[The records]

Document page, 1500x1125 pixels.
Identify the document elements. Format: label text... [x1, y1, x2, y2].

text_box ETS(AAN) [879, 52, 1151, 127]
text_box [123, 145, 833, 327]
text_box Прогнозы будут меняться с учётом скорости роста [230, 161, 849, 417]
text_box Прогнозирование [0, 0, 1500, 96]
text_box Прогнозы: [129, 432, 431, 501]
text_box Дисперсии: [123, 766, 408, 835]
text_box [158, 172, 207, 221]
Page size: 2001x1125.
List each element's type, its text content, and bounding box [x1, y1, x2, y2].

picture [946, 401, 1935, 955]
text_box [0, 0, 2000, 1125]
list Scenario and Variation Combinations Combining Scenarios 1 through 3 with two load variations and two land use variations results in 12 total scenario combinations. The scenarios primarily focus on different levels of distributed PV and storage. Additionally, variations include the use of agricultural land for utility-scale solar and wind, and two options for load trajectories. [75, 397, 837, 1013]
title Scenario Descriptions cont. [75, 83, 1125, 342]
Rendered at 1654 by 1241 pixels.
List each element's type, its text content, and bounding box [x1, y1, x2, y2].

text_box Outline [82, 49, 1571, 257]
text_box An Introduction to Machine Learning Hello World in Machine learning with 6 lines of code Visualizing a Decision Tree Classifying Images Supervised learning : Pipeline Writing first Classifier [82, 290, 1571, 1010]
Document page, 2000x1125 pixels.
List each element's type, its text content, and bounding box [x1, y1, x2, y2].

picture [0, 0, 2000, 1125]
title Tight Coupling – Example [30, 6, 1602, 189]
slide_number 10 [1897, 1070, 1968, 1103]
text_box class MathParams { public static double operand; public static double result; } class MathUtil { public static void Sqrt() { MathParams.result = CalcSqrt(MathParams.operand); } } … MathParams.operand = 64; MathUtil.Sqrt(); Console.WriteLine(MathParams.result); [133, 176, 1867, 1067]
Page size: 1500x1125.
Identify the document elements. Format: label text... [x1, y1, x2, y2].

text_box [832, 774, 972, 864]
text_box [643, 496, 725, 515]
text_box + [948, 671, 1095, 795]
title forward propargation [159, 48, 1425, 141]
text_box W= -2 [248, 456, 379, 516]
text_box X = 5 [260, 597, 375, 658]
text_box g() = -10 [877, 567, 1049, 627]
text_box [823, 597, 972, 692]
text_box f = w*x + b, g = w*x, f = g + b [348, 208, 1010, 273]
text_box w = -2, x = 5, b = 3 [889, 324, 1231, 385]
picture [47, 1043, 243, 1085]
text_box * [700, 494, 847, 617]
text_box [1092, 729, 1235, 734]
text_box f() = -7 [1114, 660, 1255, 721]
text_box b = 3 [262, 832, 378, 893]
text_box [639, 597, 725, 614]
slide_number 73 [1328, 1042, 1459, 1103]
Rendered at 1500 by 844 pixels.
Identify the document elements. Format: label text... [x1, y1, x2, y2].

[/The records]

Aim of the exercise
Among the lines above, which ones include the word "size"? Copy them.

Exercise result
Page size: 2001x1125.
Page size: 1500x1125.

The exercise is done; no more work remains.